> Prompt
Write out every line below that includes the word "rule".

> Records to process
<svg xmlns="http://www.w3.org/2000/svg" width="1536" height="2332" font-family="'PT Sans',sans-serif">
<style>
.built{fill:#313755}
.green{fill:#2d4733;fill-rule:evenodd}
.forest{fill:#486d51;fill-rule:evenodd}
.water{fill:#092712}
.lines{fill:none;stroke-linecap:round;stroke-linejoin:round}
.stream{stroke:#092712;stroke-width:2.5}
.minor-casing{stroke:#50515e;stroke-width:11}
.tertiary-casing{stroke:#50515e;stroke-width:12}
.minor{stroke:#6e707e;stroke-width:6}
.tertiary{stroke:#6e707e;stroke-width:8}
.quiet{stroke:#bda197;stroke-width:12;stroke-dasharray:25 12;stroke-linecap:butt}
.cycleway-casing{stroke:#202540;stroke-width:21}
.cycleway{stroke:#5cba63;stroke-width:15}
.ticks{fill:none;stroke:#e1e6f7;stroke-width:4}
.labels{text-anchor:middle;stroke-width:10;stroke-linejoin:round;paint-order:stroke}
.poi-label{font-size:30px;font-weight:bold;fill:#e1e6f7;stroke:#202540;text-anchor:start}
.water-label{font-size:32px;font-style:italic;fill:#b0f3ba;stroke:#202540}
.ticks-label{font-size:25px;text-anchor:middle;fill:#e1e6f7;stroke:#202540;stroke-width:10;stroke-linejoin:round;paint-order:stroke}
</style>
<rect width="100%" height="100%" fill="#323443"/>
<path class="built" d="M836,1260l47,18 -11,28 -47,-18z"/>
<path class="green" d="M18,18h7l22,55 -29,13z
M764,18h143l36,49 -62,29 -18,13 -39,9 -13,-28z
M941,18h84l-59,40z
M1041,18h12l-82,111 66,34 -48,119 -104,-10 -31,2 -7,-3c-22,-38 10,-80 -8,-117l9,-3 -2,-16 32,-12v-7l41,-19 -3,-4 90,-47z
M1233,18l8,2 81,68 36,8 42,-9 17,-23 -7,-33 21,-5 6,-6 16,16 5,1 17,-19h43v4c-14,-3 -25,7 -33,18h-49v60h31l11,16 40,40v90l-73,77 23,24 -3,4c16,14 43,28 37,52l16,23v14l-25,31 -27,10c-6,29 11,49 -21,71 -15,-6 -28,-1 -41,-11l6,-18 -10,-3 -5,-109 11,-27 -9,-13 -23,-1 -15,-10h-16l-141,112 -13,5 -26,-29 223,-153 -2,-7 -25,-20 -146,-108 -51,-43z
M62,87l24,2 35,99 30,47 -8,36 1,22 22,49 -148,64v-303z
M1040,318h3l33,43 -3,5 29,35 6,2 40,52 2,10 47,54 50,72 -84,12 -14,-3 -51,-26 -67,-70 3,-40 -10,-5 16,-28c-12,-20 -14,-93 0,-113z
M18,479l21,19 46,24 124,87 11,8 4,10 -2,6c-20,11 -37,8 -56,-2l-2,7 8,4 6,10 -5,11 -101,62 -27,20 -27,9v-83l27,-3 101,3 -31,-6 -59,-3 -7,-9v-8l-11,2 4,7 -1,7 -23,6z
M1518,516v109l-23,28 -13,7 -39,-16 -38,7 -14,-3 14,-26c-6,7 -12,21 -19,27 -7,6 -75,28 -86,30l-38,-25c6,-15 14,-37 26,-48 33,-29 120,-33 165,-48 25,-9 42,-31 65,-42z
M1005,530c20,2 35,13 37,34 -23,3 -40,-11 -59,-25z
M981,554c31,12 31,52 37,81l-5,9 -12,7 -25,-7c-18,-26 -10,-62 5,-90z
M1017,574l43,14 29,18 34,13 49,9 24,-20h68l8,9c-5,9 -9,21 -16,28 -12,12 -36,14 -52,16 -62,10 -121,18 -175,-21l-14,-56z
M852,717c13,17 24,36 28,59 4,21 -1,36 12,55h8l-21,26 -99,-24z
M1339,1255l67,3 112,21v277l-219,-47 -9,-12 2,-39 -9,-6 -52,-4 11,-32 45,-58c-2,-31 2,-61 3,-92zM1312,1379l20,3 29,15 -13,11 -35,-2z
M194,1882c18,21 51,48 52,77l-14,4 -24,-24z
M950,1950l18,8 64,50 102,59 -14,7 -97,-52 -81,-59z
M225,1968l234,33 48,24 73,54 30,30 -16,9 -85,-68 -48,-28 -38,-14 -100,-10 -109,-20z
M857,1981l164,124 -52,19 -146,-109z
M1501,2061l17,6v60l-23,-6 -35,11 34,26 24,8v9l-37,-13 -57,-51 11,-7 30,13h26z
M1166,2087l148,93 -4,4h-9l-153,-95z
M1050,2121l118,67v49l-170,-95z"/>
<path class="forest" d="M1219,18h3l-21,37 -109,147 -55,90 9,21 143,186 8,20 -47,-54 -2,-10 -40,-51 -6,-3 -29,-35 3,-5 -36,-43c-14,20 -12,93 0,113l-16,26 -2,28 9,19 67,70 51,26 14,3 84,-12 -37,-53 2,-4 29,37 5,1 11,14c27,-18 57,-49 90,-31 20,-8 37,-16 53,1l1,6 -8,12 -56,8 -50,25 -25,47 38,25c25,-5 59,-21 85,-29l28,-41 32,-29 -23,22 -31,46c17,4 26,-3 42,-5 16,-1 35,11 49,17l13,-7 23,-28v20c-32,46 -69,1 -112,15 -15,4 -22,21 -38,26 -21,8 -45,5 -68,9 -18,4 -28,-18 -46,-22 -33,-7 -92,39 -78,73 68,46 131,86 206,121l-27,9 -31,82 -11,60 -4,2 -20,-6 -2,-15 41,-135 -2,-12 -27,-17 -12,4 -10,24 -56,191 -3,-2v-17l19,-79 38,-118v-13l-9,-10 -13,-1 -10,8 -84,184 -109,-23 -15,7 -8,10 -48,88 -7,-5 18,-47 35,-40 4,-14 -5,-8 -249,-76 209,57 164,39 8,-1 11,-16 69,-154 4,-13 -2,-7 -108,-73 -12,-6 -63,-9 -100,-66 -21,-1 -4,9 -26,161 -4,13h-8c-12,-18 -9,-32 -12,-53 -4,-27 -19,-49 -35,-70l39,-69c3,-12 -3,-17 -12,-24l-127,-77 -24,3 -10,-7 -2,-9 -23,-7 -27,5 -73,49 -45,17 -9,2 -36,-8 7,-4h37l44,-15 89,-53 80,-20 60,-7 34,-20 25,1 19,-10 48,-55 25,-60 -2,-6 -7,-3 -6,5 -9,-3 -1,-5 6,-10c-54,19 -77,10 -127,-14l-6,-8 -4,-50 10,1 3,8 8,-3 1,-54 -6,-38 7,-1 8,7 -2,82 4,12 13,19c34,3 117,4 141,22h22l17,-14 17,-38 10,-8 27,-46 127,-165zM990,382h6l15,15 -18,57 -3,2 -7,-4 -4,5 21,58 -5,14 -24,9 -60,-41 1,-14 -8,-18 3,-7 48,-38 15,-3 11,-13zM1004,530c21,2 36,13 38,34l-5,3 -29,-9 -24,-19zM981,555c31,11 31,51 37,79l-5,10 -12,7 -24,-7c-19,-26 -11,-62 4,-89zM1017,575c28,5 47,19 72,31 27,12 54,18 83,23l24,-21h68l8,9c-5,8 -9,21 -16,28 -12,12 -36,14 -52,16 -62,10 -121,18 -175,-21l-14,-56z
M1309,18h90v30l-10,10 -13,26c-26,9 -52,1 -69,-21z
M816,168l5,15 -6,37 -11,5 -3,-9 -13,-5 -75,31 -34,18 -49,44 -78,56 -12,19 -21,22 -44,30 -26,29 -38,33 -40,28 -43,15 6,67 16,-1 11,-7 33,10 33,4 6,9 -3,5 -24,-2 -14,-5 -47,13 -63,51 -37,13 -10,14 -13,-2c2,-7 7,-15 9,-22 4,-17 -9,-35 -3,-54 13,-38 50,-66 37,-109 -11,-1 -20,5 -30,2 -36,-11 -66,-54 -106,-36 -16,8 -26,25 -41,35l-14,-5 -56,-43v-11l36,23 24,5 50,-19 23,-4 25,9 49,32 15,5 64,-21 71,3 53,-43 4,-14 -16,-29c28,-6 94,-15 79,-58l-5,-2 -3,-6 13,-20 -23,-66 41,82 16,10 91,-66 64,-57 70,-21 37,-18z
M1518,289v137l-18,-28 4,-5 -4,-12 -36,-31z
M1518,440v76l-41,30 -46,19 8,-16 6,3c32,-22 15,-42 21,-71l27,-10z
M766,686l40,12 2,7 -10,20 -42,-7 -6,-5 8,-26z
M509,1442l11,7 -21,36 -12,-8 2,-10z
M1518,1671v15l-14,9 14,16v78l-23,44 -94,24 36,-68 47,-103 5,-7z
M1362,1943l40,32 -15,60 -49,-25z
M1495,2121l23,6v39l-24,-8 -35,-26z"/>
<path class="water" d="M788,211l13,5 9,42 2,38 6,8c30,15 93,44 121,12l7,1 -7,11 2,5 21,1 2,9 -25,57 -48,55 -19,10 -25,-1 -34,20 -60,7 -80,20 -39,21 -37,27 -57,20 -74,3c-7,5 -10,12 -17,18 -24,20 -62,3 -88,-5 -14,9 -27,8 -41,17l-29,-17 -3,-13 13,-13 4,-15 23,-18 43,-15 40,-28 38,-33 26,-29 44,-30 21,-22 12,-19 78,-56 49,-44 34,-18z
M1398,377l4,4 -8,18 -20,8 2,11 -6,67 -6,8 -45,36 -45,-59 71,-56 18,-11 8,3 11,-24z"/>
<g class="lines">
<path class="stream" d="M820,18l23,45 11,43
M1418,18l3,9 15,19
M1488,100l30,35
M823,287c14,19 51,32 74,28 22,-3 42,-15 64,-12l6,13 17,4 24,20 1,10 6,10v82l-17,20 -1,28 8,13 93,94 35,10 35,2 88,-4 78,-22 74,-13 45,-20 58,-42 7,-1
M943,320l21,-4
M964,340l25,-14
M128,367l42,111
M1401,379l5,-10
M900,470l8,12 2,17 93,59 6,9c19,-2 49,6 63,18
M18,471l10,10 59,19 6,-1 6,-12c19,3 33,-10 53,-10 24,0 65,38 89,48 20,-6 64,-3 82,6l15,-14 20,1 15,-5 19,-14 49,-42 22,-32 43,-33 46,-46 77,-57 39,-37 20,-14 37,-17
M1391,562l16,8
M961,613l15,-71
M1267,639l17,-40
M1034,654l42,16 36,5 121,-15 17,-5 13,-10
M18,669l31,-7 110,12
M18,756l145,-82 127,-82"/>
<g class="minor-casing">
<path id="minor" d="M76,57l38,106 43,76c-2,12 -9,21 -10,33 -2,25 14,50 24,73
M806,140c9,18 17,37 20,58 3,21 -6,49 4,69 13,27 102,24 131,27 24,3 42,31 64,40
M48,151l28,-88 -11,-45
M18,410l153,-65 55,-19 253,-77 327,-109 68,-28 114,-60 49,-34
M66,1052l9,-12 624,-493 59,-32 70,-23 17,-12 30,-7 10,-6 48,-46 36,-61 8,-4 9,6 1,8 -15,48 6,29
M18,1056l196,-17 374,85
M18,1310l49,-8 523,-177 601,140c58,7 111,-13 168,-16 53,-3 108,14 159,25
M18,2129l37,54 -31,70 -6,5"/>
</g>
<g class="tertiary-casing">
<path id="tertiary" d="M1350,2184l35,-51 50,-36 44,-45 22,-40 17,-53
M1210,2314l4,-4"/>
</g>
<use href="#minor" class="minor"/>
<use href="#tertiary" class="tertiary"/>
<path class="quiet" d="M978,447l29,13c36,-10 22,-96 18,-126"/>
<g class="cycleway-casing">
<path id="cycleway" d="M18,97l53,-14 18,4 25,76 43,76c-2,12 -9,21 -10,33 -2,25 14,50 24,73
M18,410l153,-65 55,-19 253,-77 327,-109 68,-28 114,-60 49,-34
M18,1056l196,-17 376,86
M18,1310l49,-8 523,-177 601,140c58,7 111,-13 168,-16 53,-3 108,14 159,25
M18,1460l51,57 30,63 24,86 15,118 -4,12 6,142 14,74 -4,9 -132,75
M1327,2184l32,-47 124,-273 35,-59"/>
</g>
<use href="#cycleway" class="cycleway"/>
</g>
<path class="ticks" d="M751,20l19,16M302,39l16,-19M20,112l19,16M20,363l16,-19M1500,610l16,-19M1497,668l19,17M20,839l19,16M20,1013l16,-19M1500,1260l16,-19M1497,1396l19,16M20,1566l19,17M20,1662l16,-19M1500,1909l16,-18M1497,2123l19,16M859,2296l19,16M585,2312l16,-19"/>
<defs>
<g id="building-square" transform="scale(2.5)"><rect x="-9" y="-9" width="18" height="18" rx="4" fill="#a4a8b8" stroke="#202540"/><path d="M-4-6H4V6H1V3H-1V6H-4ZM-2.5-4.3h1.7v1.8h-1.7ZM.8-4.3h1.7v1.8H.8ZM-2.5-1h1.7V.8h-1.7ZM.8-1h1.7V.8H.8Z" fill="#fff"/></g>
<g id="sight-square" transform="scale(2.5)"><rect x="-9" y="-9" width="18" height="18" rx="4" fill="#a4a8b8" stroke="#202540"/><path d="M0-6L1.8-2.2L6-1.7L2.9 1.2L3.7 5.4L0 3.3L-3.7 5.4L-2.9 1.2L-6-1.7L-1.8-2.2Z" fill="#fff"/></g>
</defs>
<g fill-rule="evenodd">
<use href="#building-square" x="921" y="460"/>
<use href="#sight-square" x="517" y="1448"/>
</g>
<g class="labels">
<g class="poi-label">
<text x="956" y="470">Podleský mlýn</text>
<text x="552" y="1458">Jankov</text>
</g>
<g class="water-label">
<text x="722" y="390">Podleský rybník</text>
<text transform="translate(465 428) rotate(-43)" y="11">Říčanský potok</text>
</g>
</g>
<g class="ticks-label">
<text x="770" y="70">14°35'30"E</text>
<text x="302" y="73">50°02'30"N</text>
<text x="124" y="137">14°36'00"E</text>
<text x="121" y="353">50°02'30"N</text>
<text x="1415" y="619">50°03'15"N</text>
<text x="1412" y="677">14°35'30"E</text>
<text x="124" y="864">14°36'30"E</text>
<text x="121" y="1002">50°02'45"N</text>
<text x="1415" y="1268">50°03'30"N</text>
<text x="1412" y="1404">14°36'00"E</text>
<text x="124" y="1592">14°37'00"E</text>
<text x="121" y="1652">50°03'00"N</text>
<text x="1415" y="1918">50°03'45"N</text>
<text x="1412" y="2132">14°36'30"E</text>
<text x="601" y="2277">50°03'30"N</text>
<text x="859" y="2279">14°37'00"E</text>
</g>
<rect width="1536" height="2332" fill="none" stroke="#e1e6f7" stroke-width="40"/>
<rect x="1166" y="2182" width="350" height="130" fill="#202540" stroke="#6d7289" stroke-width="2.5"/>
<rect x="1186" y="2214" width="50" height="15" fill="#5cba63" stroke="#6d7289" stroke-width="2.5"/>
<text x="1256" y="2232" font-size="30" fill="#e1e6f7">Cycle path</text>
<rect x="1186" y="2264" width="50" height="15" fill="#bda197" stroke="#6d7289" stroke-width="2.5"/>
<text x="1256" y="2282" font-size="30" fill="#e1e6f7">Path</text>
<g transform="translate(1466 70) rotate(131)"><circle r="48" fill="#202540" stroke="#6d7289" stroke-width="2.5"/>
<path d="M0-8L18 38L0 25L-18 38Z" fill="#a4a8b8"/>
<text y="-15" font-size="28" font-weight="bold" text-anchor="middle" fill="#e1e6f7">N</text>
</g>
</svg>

> Solution to this problem
.green{fill:#2d4733;fill-rule:evenodd}
.forest{fill:#486d51;fill-rule:evenodd}
<g fill-rule="evenodd">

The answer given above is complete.